_PROMPT_. Gather all lines from the material that contain "Requirements".

*** DATA FOR THIS TASK Section Begins ***

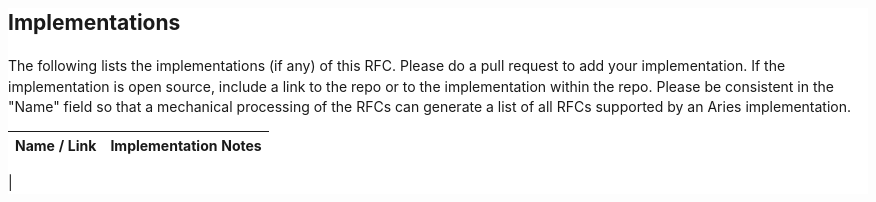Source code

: ## Implementations

The following lists the implementations (if any) of this RFC. Please do a pull request to add your implementation. If the implementation is open source, include a link to the repo or to the implementation within the repo. Please be consistent in the "Name" field so that a mechanical processing of the RFCs can generate a list of all RFCs supported by an Aries implementation.

Name / Link | Implementation Notes
--- | ---
 | 

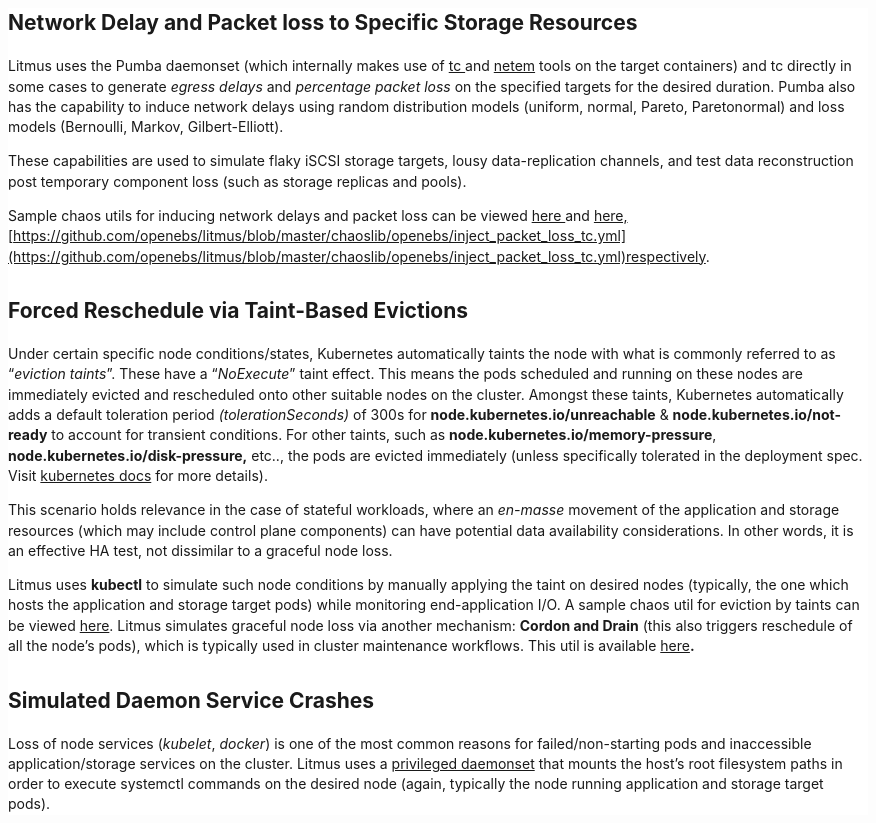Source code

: ## Network Delay and Packet loss to Specific Storage Resources

Litmus uses the Pumba daemonset (which internally makes use of [tc ](https://linux.die.net/man/8/tc)and [netem](http://man7.org/linux/man-pages/man8/tc-netem.8.html) tools on the target containers) and tc directly in some cases to generate *egress delays* and *percentage packet loss* on the specified targets for the desired duration. Pumba also has the capability to induce network delays using random distribution models (uniform, normal, Pareto, Paretonormal) and loss models (Bernoulli, Markov, Gilbert-Elliott).

These capabilities are used to simulate flaky iSCSI storage targets, lousy data-replication channels, and test data reconstruction post temporary component loss (such as storage replicas and pools).

Sample chaos utils for inducing network delays and packet loss can be viewed [here ](https://github.com/openebs/litmus/blob/master/chaoslib/openebs/cstor_target_network_delay.yaml)and [here,](https://github.com/openebs/litmus/blob/master/chaoslib/openebs/inject_packet_loss_tc.yml)[https://github.com/openebs/litmus/blob/master/chaoslib/openebs/inject_packet_loss_tc.yml](https://github.com/openebs/litmus/blob/master/chaoslib/openebs/inject_packet_loss_tc.yml)respectively.

## Forced Reschedule via Taint-Based Evictions

Under certain specific node conditions/states, Kubernetes automatically taints the node with what is commonly referred to as “*eviction taints*”. These have a “*NoExecute*” taint effect. This means the pods scheduled and running on these nodes are immediately evicted and rescheduled onto other suitable nodes on the cluster. Amongst these taints, Kubernetes automatically adds a default toleration period *(tolerationSeconds)* of 300s for **node.kubernetes.io/unreachable** & **node.kubernetes.io/not-ready** to account for transient conditions. For other taints, such as **node.kubernetes.io/memory-pressure**, **node.kubernetes.io/disk-pressure,** etc.., the pods are evicted immediately (unless specifically tolerated in the deployment spec. Visit [kubernetes docs](https://kubernetes.io/docs/concepts/configuration/taint-and-toleration/) for more details).

This scenario holds relevance in the case of stateful workloads, where an *en-masse* movement of the application and storage resources (which may include control plane components) can have potential data availability considerations. In other words, it is an effective HA test, not dissimilar to a graceful node loss.

Litmus uses **kubectl** to simulate such node conditions by manually applying the taint on desired nodes (typically, the one which hosts the application and storage target pods) while monitoring end-application I/O. A sample chaos util for eviction by taints can be viewed [here](https://github.com/openebs/litmus/blob/master/chaoslib/kubectl/pod_evict_by_taint.yaml). Litmus simulates graceful node loss via another mechanism: **Cordon and Drain** (this also triggers reschedule of all the node’s pods), which is typically used in cluster maintenance workflows. This util is available [here](https://github.com/openebs/litmus/blob/master/chaoslib/kubectl/cordon_drain_node.yaml)**.**

## Simulated Daemon Service Crashes

Loss of node services (*kubelet*, *docker*) is one of the most common reasons for failed/non-starting pods and inaccessible application/storage services on the cluster. Litmus uses a [privileged daemonset](https://github.com/openebs/litmus/blob/master/chaoslib/service_chaos/svc_chaos_kube.yml) that mounts the host’s root filesystem paths in order to execute systemctl commands on the desired node (again, typically the node running application and storage target pods).
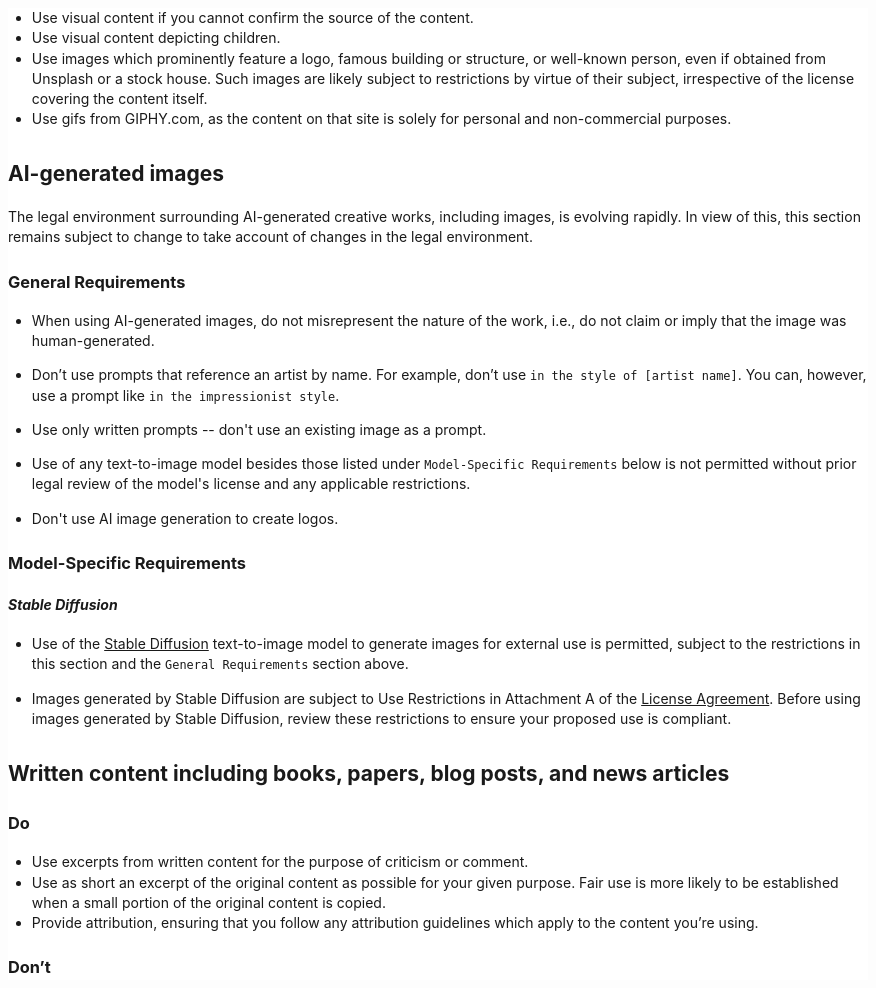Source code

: - Use visual content if you cannot confirm the source of the content.
- Use visual content depicting children.
- Use images which prominently feature a logo, famous building or structure, or well-known person, even if obtained from Unsplash or a stock house. Such images are likely subject to restrictions by virtue of their subject, irrespective of the license covering the content itself.
- Use gifs from GIPHY.com, as the content on that site is solely for personal and non-commercial purposes.

## AI-generated images

The legal environment surrounding AI-generated creative works, including images, is evolving rapidly. In view of this, this section remains subject to change to take account of changes in the legal environment.

### **General Requirements**
- When using AI-generated images, do not misrepresent the nature of the work, i.e., do not claim or imply that the image was human-generated.

- Don’t use prompts that reference an artist by name. For example, don’t use `in the style of [artist name]`. You can, however, use a prompt like `in the impressionist style`.

- Use only written prompts -- don't use an existing image as a prompt.

- Use of any text-to-image model besides those listed under `Model-Specific Requirements` below is not permitted without prior legal review of the model's license and any applicable restrictions.

- Don't use AI image generation to create logos.

### **Model-Specific Requirements**

#### ***Stable Diffusion***
- Use of the [Stable Diffusion](https://huggingface.co/spaces/stabilityai/stable-diffusion) text-to-image model to generate images for external use is permitted, subject to the restrictions in this section and the `General Requirements` section above.

- Images generated by Stable Diffusion are subject to Use Restrictions in Attachment A of the [License Agreement](https://huggingface.co/spaces/CompVis/stable-diffusion-license). Before using images generated by Stable Diffusion, review these restrictions to ensure your proposed use is compliant.

## **Written content** including books, papers, blog posts, and news articles

### Do

- Use excerpts from written content for the purpose of criticism or comment.
- Use as short an excerpt of the original content as possible for your given purpose. Fair use is more likely to be established when a small portion of the original content is copied.
- Provide attribution, ensuring that you follow any attribution guidelines which apply to the content you’re using.

### Don’t
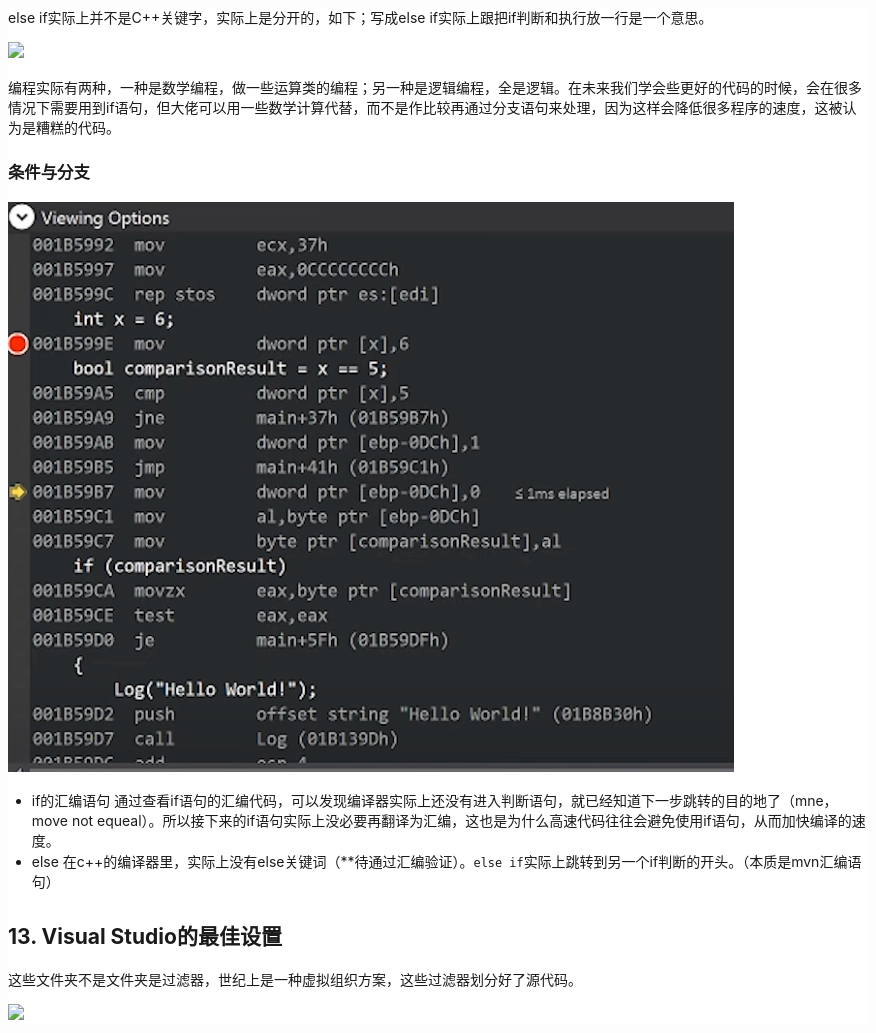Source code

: else if实际上并不是C++关键字，实际上是分开的，如下；写成else if实际上跟把if判断和执行放一行是一个意思。

![](https://i-blog.csdnimg.cn/direct/1978162dc9cc439bab66173fcc702b5f.png)

编程实际有两种，一种是数学编程，做一些运算类的编程；另一种是逻辑编程，全是逻辑。在未来我们学会些更好的代码的时候，会在很多情况下需要用到if语句，但大佬可以用一些数学计算代替，而不是作比较再通过分支语句来处理，因为这样会降低很多程序的速度，这被认为是糟糕的代码。


### 条件与分支
![alt text](image.png)
- if的汇编语句
通过查看if语句的汇编代码，可以发现编译器实际上还没有进入判断语句，就已经知道下一步跳转的目的地了（mne，move not equeal）。所以接下来的if语句实际上没必要再翻译为汇编，这也是为什么高速代码往往会避免使用if语句，从而加快编译的速度。
- else
在c++的编译器里，实际上没有else关键词（**待通过汇编验证）。`else if`实际上跳转到另一个if判断的开头。（本质是mvn汇编语句）


## 13. Visual Studio的最佳设置


这些文件夹不是文件夹是过滤器，世纪上是一种虚拟组织方案，这些过滤器划分好了源代码。

![](https://i-blog.csdnimg.cn/direct/0ff678947e974b6e8e720c191d6a99ec.png)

*** DATA FOR THIS TASK Section Ends ***

_EXERCISE OUTPUT_.
### **General Requirements**
- Use of any text-to-image model besides those listed under `Model-Specific Requirements` below is not permitted without prior legal review of the model's license and any applicable restrictions.
### **Model-Specific Requirements**
- Use of the [Stable Diffusion](https://huggingface.co/spaces/stabilityai/stable-diffusion) text-to-image model to generate images for external use is permitted, subject to the restrictions in this section and the `General Requirements` section above.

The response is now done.